James or Lilly killed first?

Geoff Bannister gbannister10 at aol.com
Sun May 9 06:49:08 UTC 2004


No: HPFGUIDX 97943

--- In HPforGrownups at yahoogroups.com, "gregory_lynn" 
<gregory_lynn at y...> wrote:

> That's not necessarily a Flint, though.  I don't seem to recall 
> anything in that scene to indicate Harry was necessarily relating 
> things in the exact order they happened.  I'm just going from 
memory 
> here, but didn't he pause in the narrative before that happened 
> (interrupted you might say) and didn't Dumbledore say something 
along 
> the lines of "You must have seen..." and Harry responds by naming 
his 
> father then his mother.  Just going by memory, so I could be wrong, 
> isn't that how it goes?

Geoff:
Not quite. In the piece I quoted in message 97929, the order is that 
going through Harry's thoughts and the dots seem to imply that they 
came in that order as he focussed his mind on them.

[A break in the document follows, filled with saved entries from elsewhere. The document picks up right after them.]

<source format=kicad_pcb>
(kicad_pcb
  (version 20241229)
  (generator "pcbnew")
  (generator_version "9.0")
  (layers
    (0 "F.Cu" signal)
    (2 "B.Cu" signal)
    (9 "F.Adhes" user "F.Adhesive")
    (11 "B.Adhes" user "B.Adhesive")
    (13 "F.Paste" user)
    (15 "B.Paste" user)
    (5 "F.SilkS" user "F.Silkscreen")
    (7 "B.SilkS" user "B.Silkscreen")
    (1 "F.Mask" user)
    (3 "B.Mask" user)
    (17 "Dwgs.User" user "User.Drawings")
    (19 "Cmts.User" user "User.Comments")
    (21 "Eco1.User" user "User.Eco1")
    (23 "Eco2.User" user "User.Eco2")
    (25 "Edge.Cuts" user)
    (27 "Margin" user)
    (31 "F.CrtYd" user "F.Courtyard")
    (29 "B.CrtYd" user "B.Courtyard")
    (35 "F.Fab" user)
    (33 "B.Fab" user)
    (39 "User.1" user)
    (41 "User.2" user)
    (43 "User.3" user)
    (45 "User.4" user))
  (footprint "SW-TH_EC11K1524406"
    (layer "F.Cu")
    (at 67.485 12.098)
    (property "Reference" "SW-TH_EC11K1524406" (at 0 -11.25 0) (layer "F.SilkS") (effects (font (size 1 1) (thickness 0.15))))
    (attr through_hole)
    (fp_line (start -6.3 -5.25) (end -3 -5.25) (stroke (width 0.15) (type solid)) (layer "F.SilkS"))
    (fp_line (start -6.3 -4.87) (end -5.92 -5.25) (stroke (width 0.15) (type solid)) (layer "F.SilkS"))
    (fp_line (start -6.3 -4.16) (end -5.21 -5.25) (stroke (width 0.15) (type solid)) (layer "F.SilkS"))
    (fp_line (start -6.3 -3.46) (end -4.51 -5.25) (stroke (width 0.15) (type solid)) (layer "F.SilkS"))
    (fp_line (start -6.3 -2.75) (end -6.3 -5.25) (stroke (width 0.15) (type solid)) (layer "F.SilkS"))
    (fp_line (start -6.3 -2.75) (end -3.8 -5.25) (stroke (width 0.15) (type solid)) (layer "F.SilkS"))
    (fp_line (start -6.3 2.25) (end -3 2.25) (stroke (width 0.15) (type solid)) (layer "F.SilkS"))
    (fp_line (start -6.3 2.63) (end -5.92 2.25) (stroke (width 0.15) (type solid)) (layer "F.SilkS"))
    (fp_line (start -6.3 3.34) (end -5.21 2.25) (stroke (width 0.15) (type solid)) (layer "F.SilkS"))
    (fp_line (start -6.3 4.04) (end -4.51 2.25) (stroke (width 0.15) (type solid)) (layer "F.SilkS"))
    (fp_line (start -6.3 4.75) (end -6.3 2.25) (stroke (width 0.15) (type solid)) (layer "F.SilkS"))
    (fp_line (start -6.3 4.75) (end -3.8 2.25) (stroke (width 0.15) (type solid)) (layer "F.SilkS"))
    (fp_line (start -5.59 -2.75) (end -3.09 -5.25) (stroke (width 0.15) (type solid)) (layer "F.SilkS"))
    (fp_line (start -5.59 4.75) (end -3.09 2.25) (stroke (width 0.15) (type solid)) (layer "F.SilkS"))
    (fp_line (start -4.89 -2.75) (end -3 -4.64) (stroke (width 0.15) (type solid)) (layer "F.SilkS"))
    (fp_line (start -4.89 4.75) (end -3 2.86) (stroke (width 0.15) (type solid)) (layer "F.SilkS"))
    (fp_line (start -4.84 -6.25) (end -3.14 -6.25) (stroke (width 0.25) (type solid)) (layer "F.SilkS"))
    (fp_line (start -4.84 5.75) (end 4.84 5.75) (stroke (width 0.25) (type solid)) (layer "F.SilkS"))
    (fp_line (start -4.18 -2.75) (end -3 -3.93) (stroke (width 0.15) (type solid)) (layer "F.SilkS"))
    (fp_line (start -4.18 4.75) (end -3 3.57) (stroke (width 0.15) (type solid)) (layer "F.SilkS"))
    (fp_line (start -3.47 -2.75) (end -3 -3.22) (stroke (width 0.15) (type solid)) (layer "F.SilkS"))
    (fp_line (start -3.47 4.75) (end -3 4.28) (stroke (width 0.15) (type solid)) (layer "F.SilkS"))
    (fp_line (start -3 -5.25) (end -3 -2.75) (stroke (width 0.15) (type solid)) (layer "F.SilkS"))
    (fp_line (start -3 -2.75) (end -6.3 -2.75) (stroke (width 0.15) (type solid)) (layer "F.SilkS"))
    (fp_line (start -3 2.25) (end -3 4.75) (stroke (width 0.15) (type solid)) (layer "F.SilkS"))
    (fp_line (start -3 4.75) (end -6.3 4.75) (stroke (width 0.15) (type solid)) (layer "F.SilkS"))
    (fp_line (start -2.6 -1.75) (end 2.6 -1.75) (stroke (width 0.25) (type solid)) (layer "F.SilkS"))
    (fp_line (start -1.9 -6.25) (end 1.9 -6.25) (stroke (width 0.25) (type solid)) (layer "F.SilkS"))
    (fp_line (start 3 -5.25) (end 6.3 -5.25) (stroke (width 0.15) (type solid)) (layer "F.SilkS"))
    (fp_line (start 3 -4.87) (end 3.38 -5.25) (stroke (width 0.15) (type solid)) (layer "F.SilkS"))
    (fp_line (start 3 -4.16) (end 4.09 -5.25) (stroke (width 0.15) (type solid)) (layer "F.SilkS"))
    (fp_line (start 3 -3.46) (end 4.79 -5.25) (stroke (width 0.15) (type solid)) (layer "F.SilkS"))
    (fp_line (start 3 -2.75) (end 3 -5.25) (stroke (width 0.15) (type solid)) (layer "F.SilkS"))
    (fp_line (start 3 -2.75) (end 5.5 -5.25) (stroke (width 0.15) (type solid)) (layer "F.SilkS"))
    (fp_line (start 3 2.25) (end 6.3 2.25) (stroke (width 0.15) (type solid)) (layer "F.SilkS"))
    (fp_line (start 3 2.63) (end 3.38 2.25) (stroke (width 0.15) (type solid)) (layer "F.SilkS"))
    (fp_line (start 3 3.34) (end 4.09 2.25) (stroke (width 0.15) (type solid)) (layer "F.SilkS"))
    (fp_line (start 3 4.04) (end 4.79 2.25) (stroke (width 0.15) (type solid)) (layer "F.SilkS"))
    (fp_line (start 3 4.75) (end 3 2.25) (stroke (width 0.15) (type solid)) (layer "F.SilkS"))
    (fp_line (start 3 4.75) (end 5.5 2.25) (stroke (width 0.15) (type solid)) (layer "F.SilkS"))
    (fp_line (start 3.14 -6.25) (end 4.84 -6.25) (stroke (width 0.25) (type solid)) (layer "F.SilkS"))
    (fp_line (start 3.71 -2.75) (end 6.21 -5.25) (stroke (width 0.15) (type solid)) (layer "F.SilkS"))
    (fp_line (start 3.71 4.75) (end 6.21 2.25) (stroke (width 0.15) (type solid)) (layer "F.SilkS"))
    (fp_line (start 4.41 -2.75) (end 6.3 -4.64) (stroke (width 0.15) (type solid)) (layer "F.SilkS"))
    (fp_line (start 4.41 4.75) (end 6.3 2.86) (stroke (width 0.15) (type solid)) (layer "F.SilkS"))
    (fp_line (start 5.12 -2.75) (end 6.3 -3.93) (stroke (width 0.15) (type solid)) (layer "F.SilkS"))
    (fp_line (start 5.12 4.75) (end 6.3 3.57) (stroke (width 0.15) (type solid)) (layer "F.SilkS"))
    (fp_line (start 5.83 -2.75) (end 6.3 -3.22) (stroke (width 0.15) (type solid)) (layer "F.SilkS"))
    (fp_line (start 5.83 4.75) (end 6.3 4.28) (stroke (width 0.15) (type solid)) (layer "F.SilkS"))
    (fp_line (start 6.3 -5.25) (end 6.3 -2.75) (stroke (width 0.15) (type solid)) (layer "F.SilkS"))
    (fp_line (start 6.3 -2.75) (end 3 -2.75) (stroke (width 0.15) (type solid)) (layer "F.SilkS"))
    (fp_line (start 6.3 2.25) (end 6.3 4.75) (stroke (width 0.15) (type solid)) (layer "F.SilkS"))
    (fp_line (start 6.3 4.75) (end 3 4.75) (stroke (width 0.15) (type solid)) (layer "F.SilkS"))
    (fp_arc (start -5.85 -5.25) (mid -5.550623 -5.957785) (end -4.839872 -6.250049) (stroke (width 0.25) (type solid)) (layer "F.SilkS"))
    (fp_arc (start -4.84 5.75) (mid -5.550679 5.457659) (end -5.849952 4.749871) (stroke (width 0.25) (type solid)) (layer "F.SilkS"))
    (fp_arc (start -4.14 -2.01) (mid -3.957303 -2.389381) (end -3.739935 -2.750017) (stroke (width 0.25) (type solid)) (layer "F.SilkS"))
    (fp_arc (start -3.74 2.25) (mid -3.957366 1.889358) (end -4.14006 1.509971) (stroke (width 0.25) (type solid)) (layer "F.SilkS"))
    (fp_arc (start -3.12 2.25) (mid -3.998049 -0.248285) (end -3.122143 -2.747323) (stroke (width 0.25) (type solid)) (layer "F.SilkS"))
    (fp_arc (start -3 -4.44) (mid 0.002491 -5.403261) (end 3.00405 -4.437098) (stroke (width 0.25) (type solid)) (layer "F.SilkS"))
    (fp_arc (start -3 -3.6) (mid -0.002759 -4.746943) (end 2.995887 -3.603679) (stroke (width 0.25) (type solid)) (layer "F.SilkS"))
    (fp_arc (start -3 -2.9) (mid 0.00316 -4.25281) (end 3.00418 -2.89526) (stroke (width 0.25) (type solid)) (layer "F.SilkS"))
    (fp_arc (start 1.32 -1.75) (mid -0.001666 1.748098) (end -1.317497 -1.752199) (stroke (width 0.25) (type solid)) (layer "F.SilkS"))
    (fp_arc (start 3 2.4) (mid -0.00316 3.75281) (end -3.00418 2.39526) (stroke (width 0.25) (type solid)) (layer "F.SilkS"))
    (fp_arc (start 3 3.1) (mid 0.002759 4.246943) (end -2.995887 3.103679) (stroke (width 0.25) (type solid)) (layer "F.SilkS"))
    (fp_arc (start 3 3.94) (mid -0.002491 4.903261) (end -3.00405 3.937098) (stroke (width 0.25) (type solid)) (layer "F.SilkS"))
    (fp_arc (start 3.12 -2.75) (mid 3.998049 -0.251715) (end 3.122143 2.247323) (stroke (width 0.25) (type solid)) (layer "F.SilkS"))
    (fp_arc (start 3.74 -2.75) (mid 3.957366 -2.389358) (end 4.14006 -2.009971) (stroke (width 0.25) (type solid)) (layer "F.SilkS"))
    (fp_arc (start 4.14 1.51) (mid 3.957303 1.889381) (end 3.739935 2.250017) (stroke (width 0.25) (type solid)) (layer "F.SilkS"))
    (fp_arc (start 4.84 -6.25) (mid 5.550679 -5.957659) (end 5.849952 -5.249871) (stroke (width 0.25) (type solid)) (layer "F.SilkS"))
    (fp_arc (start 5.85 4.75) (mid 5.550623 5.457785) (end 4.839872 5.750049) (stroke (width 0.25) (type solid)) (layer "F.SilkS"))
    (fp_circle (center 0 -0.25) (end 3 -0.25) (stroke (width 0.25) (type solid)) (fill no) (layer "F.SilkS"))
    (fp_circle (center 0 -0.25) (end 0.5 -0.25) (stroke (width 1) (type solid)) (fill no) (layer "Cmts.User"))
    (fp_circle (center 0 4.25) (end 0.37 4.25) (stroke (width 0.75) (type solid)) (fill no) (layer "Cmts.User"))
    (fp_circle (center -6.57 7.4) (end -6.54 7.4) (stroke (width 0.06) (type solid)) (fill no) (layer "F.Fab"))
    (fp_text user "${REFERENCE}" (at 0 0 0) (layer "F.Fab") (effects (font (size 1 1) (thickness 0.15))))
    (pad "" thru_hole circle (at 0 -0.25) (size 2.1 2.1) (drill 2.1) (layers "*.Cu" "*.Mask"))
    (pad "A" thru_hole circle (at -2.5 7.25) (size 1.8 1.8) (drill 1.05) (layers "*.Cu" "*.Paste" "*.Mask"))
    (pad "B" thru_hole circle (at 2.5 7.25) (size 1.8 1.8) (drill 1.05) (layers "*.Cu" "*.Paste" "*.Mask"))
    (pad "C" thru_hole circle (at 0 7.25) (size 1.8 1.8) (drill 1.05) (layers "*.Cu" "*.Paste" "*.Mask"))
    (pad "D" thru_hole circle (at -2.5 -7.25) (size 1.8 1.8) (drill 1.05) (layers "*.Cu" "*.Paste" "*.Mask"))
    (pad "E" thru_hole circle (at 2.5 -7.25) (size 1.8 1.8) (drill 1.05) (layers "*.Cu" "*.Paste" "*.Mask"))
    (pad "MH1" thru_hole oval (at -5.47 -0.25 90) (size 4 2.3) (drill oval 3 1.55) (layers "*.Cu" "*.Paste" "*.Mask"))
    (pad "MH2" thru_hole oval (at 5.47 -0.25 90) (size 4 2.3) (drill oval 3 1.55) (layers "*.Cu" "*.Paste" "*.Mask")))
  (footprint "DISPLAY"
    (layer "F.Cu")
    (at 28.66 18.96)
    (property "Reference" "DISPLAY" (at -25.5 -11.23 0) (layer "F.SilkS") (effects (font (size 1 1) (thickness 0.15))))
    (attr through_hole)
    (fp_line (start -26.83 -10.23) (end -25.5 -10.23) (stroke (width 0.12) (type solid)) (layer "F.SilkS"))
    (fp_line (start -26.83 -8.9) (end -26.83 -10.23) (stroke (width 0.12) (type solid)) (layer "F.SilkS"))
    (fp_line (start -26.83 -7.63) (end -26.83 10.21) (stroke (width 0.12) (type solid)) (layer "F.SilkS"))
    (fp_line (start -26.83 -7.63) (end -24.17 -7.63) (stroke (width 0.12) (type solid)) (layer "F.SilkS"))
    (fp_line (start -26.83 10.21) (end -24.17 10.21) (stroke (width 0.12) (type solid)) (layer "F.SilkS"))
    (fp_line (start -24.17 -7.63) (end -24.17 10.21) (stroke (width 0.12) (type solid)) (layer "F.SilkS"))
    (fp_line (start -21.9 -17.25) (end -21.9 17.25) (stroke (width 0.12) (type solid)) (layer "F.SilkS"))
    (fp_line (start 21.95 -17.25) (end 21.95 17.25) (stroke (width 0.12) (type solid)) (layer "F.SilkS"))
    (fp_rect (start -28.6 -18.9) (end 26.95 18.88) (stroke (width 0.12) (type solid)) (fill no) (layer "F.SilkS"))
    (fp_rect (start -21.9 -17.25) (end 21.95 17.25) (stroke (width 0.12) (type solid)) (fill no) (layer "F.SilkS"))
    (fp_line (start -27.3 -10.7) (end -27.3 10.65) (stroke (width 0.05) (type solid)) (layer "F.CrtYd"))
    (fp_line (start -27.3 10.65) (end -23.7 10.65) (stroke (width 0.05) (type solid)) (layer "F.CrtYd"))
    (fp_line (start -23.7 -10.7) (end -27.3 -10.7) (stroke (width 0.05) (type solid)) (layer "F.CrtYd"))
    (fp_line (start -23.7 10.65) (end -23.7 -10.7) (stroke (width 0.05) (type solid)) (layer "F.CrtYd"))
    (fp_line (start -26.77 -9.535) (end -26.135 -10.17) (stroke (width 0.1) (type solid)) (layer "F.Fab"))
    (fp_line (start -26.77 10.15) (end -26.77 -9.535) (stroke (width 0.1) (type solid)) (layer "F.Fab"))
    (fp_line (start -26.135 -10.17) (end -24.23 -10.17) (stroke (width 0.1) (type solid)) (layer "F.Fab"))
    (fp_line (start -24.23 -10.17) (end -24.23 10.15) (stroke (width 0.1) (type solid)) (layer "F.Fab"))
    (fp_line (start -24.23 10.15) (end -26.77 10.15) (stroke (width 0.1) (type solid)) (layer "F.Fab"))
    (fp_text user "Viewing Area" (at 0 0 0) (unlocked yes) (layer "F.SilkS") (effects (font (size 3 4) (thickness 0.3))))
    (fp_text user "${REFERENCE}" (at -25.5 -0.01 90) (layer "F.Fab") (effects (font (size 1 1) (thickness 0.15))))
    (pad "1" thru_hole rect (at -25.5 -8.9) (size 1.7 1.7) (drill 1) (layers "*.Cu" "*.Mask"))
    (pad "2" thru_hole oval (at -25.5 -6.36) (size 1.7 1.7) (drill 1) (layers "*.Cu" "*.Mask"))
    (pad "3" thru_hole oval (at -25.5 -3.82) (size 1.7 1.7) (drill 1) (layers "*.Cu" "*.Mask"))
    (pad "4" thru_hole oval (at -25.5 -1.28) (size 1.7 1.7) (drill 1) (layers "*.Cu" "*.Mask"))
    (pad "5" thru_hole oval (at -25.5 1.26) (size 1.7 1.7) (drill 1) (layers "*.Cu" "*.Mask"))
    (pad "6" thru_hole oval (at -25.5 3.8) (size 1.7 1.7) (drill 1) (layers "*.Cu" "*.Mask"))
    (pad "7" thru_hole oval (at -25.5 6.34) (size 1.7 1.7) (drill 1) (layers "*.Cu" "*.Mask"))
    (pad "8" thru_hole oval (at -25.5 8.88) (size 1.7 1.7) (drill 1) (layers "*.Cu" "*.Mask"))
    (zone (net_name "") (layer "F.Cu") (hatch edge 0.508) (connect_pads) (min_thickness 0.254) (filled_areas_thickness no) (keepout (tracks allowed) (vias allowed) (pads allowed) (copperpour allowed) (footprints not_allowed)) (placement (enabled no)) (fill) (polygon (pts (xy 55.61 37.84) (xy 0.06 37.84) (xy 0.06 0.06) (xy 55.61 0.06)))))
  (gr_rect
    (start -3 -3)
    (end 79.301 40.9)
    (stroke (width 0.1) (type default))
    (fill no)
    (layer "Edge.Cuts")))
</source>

When he is actually asked about it, canon runs as follows:

'"No spell can reawaken the dead, said Dumbledore heavily. "All that 
would have happened is a kind of reverse echo. A shadow of the living 
Cedric would have emerged from the wand.... am I correct, Harry?"
"He spoke to me," Harry said. He was suddenly shaking again. "The.... 
the ghost Cedric, or whatever he was, spoke."
"An echo," said Dumbledore, "which retained Cedric's appearance and 
character. I am guessing other such forms appeared.... less recent 
victims of Voldemort's wand..."
"An old man," Harry said, his throat still constricted. "Bertha 
Jorkins. And...."
"Your parents?" said Dumbledore quietly.
"Yes," said Harry.'

(GOF "The Parting of the Ways" pp.605-06 UK edition)

At no point in this conversation does Harry specifically mention the 
order in which he sees his parents although Dumbledore suggests that 
the spell victims reappear in reverse order.